Greedy Neuron Removal from a Converged Model

Setup:
1. For a given training example, find the neuron in the model that maximizes the loss on that example if removed but does not increase the average loss on the remaining training samples significantly.
2. Zero-out activations from that neuron. Repeat this process until the prediction is flipped.
Observation:
1. Memorized examples need fewer neurons to flip the prediction.
2. Upon flipping their prediction, the drop in training set accuracy is much lower.
3. Critical neurons are distributed across layers for both typical & memorized samples.

For each example in a subset of 1000 clean and 1000 noisy examples, we iteratively remove the most important neurons from a ResNet-9 model trained on the CIFAR-10 dataset with 10% random label noise, until the example’s prediction flips.

Method: Example-Tied Dropout

Generalization Neurons: A fraction of neurons that always fire and are responsible for generalization.
Memorization Neurons: Neurons that only fire for its corresponding (training) example.

Assign a fixed fraction of neurons to each category during training time. Train until convergence. Drop out all the memorization neurons at test time!

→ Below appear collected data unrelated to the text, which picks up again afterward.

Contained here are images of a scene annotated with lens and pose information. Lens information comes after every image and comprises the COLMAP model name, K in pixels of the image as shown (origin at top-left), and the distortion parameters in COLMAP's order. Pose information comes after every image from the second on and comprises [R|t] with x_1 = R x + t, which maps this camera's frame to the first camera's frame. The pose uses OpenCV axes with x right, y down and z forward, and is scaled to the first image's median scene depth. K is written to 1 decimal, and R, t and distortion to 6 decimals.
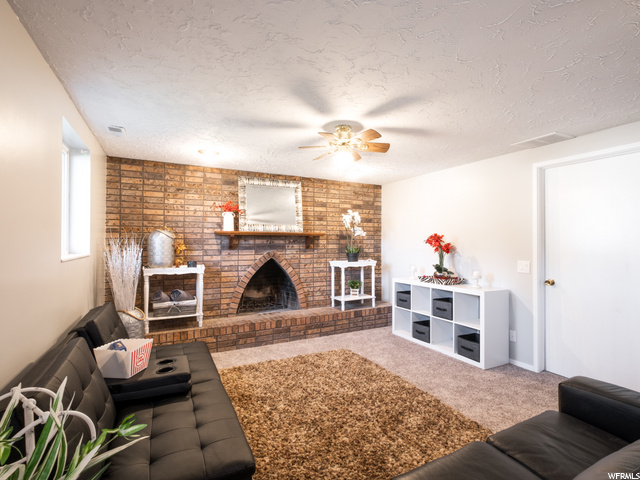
lens RADIAL K [[310.3, 0, 313.5], [0, 310.3, 239.2], [0, 0, 1]] dist [-0.001177, -0.000004]
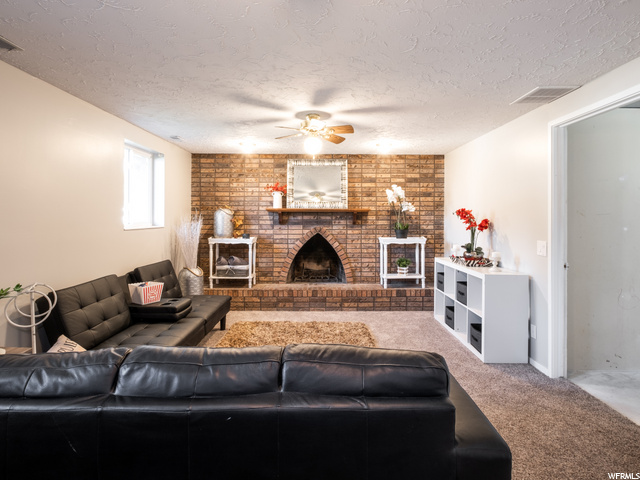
lens RADIAL K [[335.4, 0, 306.8], [0, 335.4, 215.5], [0, 0, 1]] dist [-0.007134, -0.000183]
pose [[0.889974, -0.002405, -0.456005, 0.404011], [0.003207, 0.999994, 0.000985, -0.000672], [0.456000, -0.002339, 0.889977, -0.056015]]
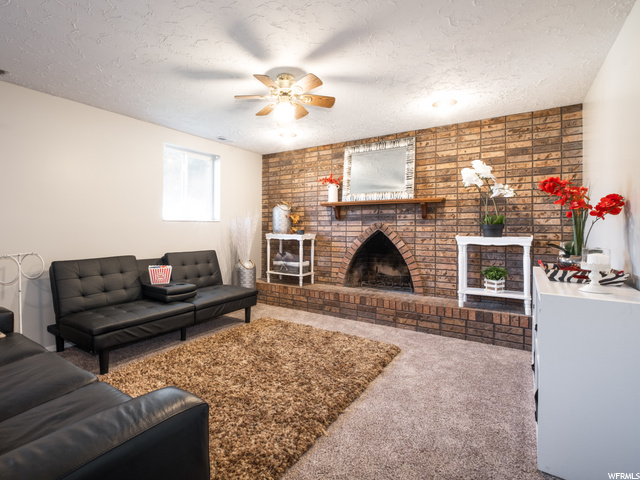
lens RADIAL K [[310.3, 0, 279.7], [0, 310.3, 223.1], [0, 0, 1]] dist [-0.001177, -0.000004]
pose [[0.485673, -0.009412, -0.874090, 0.575005], [0.004814, 0.999956, -0.008092, 0.053008], [0.874127, -0.000278, 0.485697, 0.351249]]
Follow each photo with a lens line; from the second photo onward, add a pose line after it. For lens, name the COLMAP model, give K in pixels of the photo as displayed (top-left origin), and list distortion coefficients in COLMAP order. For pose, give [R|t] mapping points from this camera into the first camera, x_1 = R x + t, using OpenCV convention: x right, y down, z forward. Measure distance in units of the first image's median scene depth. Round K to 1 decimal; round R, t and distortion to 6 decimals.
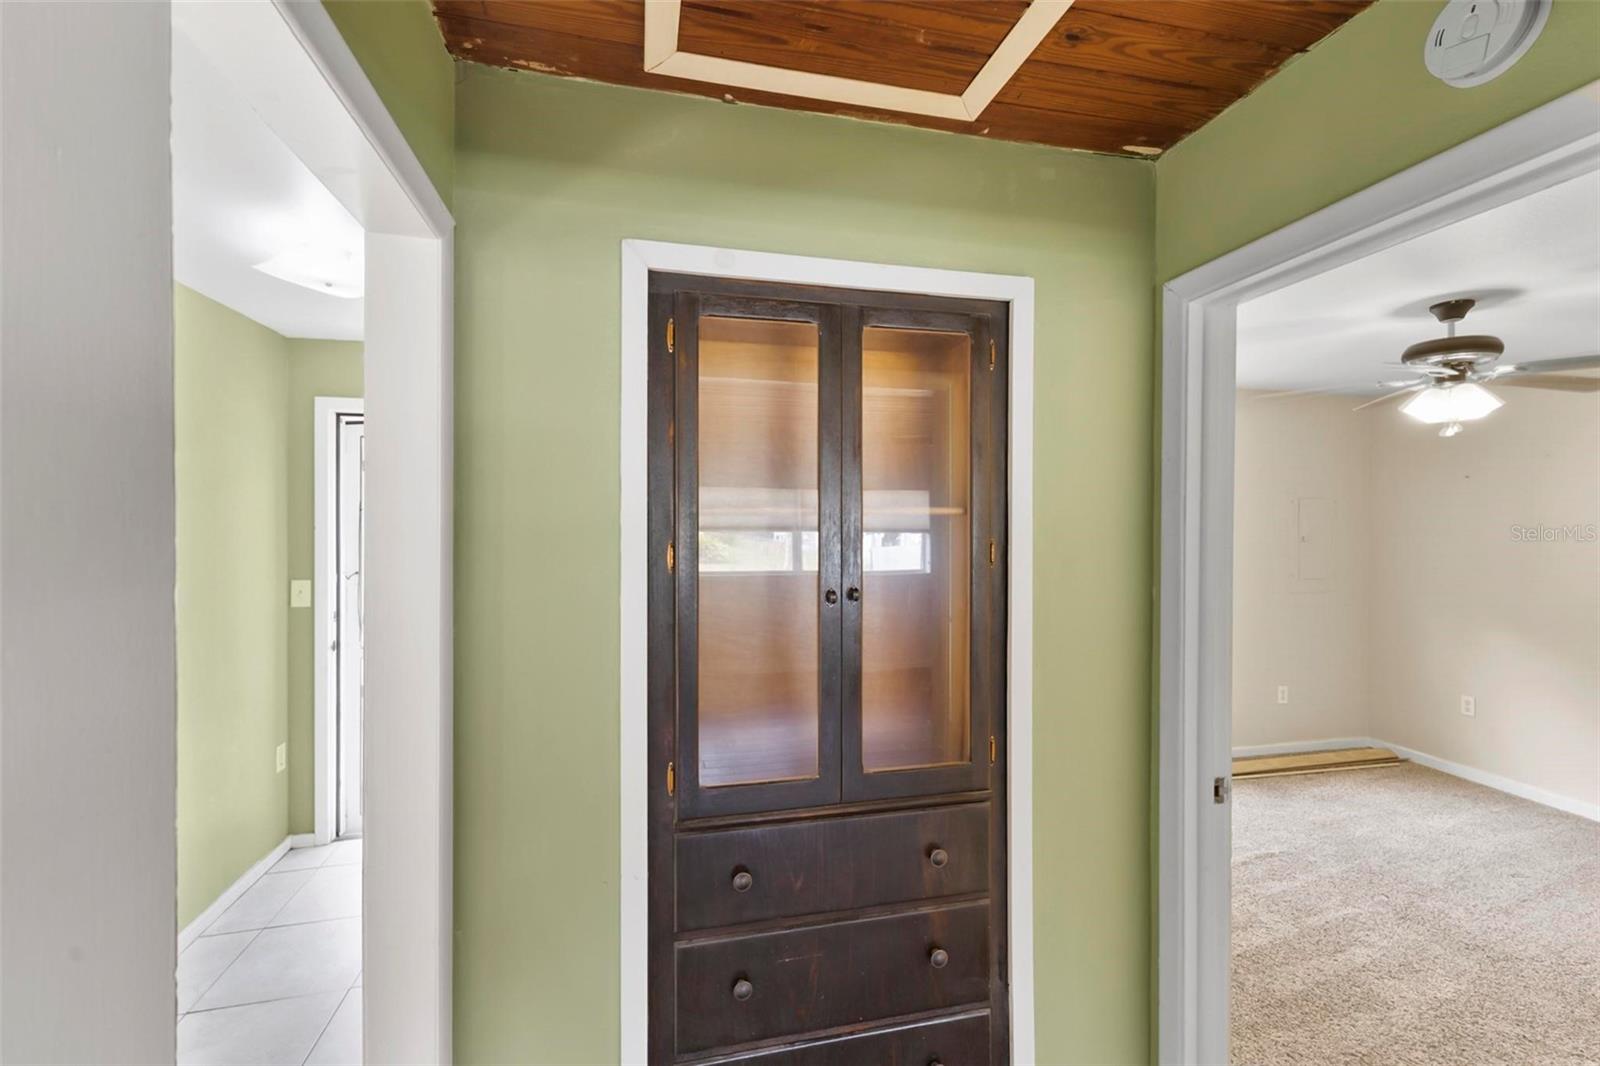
lens RADIAL K [[684.9, 0, 796.4], [0, 684.9, 522.9], [0, 0, 1]] dist [0.001991, -0.001416]
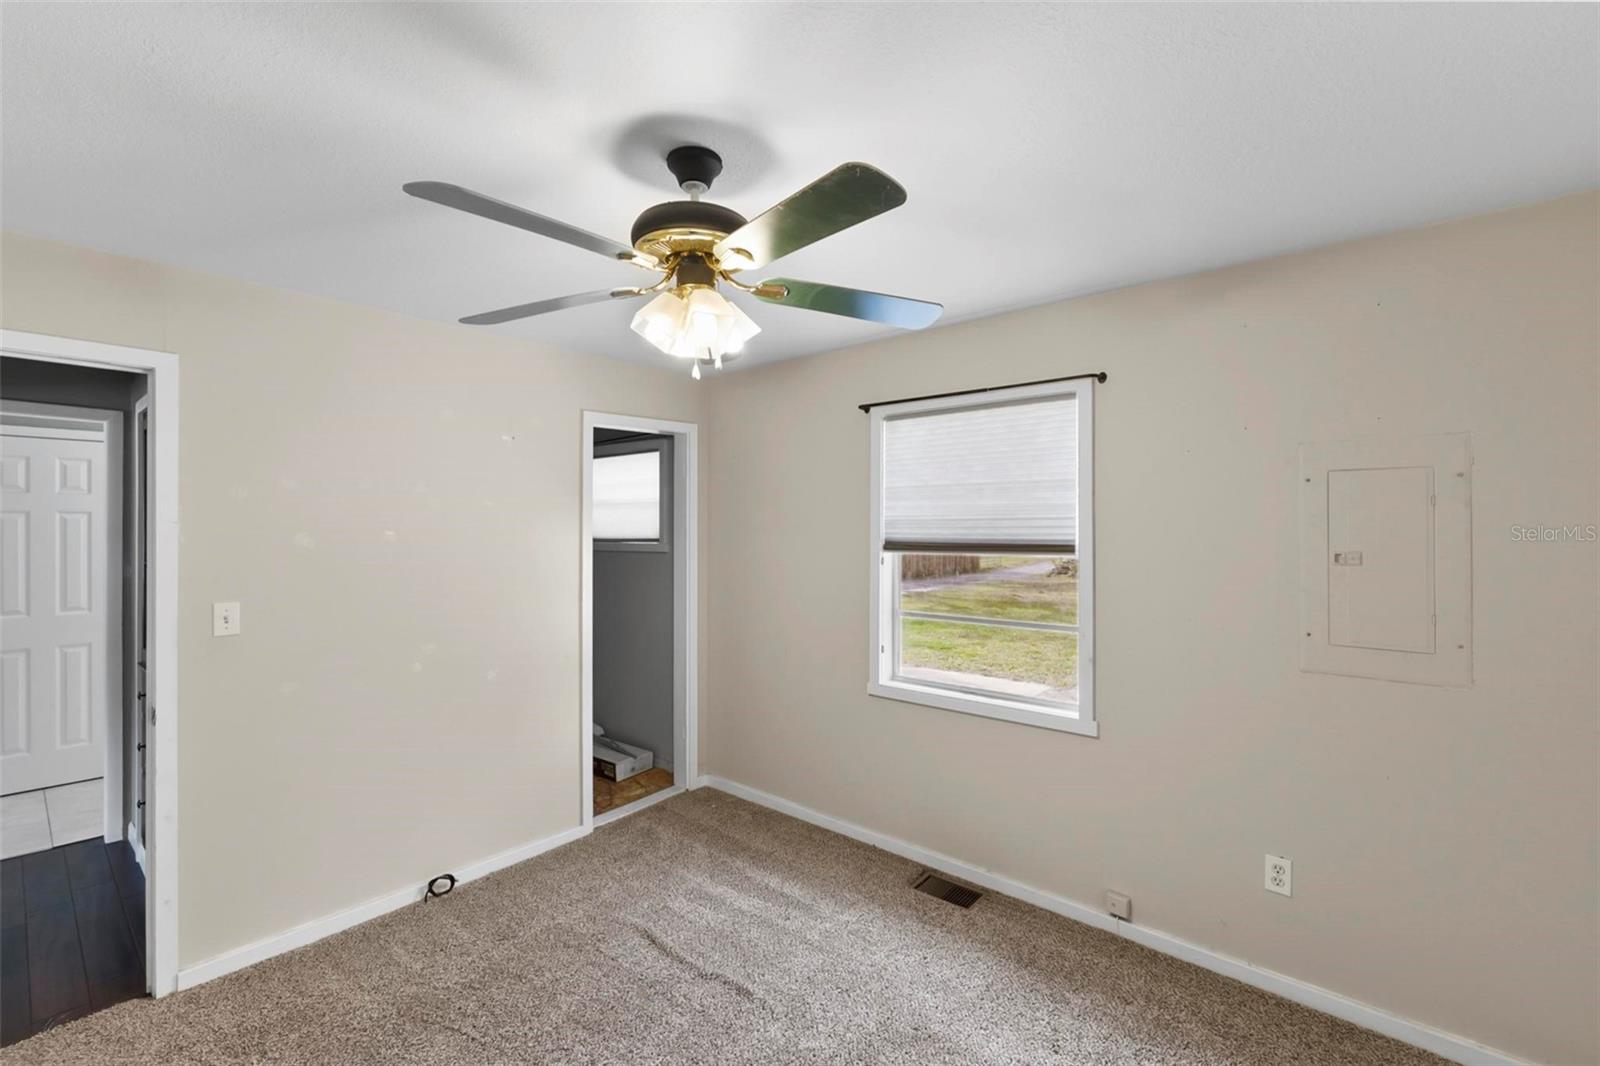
lens RADIAL K [[695.7, 0, 799.7], [0, 695.7, 524.6], [0, 0, 1]] dist [0.016831, -0.000207]
pose [[0.588253, -0.002088, -0.808674, 1.277082], [-0.000423, 0.999996, -0.002891, 0.002807], [0.808677, 0.002043, 0.588250, 0.593991]]
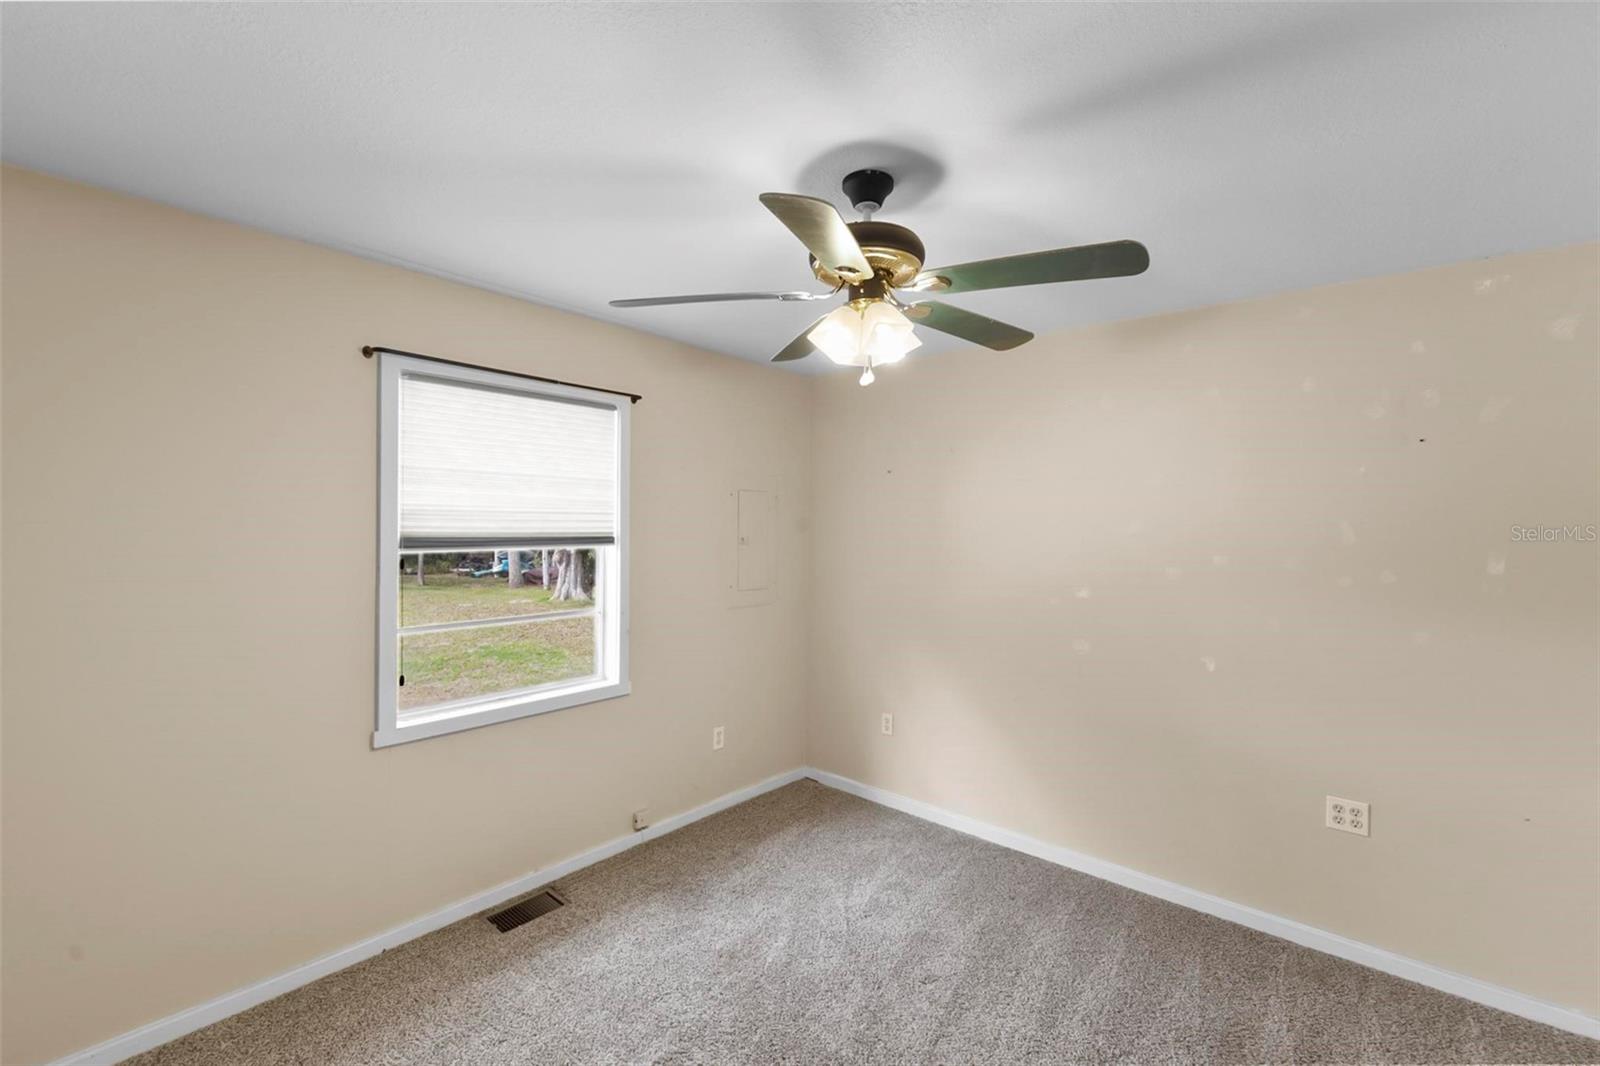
lens RADIAL K [[697.8, 0, 800.0], [0, 697.8, 533.0], [0, 0, 1]] dist [0.001550, -0.000076]
pose [[0.801655, 0.000853, 0.597786, 0.421781], [-0.007901, 0.999927, 0.009169, 0.008595], [-0.597735, -0.012074, 0.801603, 0.417802]]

A schematic diagram explaining the difference between the generalization and memorization neurons. At test time, we dropout all the memorization neurons.

Forward propagation for input tied to the i^th memorization neuron. The neuron is activated only when the corresponding input is in the training batch.

Results

Example-Tied Dropout is a simple and effective method to localize memorization in a model.

Dropping out memorization neurons leads to a sharp drop in accuracy on mislabeled examples with a minor impact on prediction on clean and unseen examples.

Most of the clean examples that are forgotten when dropping out the neurons responsible for memorization in the case of Exampletied dropout were either mislabeled or inherently ambiguous and unique requiring memorization for correct classification.